In Trentino investì il suo bagaglio di conoscenza ed esperienza nel disegno di un'Università regionale ponte tra cultura mediterranea e cultura germanica

Quella di Paolo Prodi a Trento fu “un'avventura” esemplare, caratterizzata da idee forti e tuttora molto attuali, che vale la pena riscoprire.

Questo l'intento del saggio curato da Mauro Marcantoni e Franco Sandri (“Paolo Prodi. La mia avventura trentina”, Fondazione Museo storico del Trentino 2015), che ripercorre gli anni trentini del noto storico bolognese, chiamato nel 1972 da Bruno Kessler a guidare l'Università. Prodi fu promotore di una vasta riflessione sul ruolo che il sistema formativo, dalle scuole dell'infanzia sino agli studi universitari, doveva avere nel quadro dell'Autonomia. “Ritornando agli anni Settanta – scrive Paolo Pombeni nell'introduzione al libro – si percepisce quanto l'eredità di quella stagione sia viva ancora oggi; non solo perché si vedono le radici di risultati brillanti che sono stati ottenuti, ma perché si coglie anche la consapevolezza che allora già c'era una serie di criticità che a quarant'anni di distanza rimangono ancora in campo”.

Il “racconto”, spiega Franco Sandri, si attiene ad una lunga conversazione informale avuta con Paolo Prodi qualche anno fa. Arricchiscono la traccia l'esperienza professionale condivisa presso il settore Istruzione della Provincia Autonoma di Trento (negli anni '70) e qualche documento di allora.

Il bene più alto che l’uomo può avere – diceva Paolo Prodi – è quello della conoscenza e, attraverso la conoscenza, di poter promuovere se stesso e il mondo attorno. Coerentemente, nel suo progetto di formazione, il 'sistema scolastico' è inteso come fondamento di ogni crescita personale e collettiva, nella dimensione sociale, economica, politica, istituzionale. Una visione d'insieme della scuola quale organismo vivente che accompagni singoli e comunità nel processo di educazione permanente, dalla primissima infanzia all'età adulta e lavorativa, senza limiti di tempo e in ogni segmento della vita e della società; con l'Università quale momento di sintesi, rielaborazione, ricerca, proposta e verifica.
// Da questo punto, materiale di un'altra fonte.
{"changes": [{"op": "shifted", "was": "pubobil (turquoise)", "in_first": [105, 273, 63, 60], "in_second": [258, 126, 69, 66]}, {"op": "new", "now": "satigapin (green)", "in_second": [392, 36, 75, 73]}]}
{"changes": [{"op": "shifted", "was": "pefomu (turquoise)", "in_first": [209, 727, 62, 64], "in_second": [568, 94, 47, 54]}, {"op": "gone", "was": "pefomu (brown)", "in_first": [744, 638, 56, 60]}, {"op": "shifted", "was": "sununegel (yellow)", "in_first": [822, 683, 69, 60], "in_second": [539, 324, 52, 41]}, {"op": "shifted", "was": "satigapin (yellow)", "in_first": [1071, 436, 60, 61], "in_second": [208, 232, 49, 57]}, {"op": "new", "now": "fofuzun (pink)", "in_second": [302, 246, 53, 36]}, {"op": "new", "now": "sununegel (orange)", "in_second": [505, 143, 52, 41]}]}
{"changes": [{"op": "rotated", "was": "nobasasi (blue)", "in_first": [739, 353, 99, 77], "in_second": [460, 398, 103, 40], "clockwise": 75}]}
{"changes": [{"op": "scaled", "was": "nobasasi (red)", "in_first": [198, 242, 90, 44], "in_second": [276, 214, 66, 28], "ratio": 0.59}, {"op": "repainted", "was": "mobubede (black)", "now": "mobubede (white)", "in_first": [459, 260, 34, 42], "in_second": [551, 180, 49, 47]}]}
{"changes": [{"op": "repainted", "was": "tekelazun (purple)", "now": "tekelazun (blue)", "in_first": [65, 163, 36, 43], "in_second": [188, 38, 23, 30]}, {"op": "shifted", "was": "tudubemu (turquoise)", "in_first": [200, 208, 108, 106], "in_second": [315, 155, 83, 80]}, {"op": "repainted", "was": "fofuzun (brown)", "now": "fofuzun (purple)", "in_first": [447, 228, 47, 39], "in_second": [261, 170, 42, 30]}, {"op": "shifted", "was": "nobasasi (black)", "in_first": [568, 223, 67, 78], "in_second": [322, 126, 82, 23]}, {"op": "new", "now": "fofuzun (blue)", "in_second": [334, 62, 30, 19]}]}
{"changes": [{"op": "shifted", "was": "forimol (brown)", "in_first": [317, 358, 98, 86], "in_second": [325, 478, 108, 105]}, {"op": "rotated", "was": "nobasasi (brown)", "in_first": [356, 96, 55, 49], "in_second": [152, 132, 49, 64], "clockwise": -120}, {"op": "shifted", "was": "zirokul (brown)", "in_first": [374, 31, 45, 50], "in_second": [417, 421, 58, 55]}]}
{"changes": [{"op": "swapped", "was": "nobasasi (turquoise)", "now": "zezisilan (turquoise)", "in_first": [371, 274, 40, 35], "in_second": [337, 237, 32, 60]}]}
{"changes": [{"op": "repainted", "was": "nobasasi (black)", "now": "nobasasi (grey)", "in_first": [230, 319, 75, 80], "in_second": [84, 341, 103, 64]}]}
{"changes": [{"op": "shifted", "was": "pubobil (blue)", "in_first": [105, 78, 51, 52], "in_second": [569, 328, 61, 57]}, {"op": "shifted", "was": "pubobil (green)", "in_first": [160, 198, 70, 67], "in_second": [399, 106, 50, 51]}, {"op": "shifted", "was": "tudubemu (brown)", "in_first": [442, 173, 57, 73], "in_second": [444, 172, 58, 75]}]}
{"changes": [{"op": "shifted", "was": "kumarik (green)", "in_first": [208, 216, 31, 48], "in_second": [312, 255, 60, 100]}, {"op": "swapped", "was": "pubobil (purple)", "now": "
Le varie istituzioni finalizzate alla formazione dovevano essere in rete e in rapporto osmotico con la società nelle sue plurime espressioni di vita: 'sistema scolastico' che diventi 'comunità educante'.

“Erano slanci e intuizioni che Paolo Prodi – spiega Franco Sandri – immetteva nei suoi progetti istituzionali, ripetendoli in modo martellante, e che per noi, collaboratori al suo fianco, erano direttrici e stimoli al proporre e al fare”.

Nacque il 'Progetto di distrettualizzazione del Trentino', con il programma di strutture scolastiche diffuse – secondo ordini e gradi – su tutto il territorio, quale risposta programmatica al concetto che Kessler volle come filosofia di fondo del Piano Urbanistico Provinciale: portare l' “effetto città” in ogni angolo del Trentino, offrendo risposta ai problemi territoriali anche con i servizi formativi: strutture aperte nel loro utilizzo a tutta la comunità, nel concetto di scuola “a tempo pieno”, non solo per il momento didattico; con spazi che anche architettonicamente fossero una finestra sulla comunità esterna, accessibili in pluriuso anche alle organizzazioni culturali, sociali, produttive, sportive.

Se la mission del sistema scolastico trentino era quella di costituire il centro-motore della formazione di tutta la comunità, in questa visione l’Università doveva essere crogiuolo di tensioni locali, nazionali e otre; con un respiro europeo che trovava base strutturale nell’essere – secondo il progetto di Prodi – Università regionale e bilingue, sui due poli di Trento e Bolzano, e proiettata verso il mondo germanico.

Il racconto di Sandri e Marcantoni spiega anche come questo clima di grandi aspettative di assopì lentamente, senza entrare nelle cause gestionali e politiche (un “campo minato” che lasciano “a chi di dovere”). Rimane il pensiero intelligente e lungimirante di Paolo Prodi, “un'eredità considerata come punto di riferimento da chi oggi volesse riprendere il discorso sullo sviluppo del nostro sistema educativo”.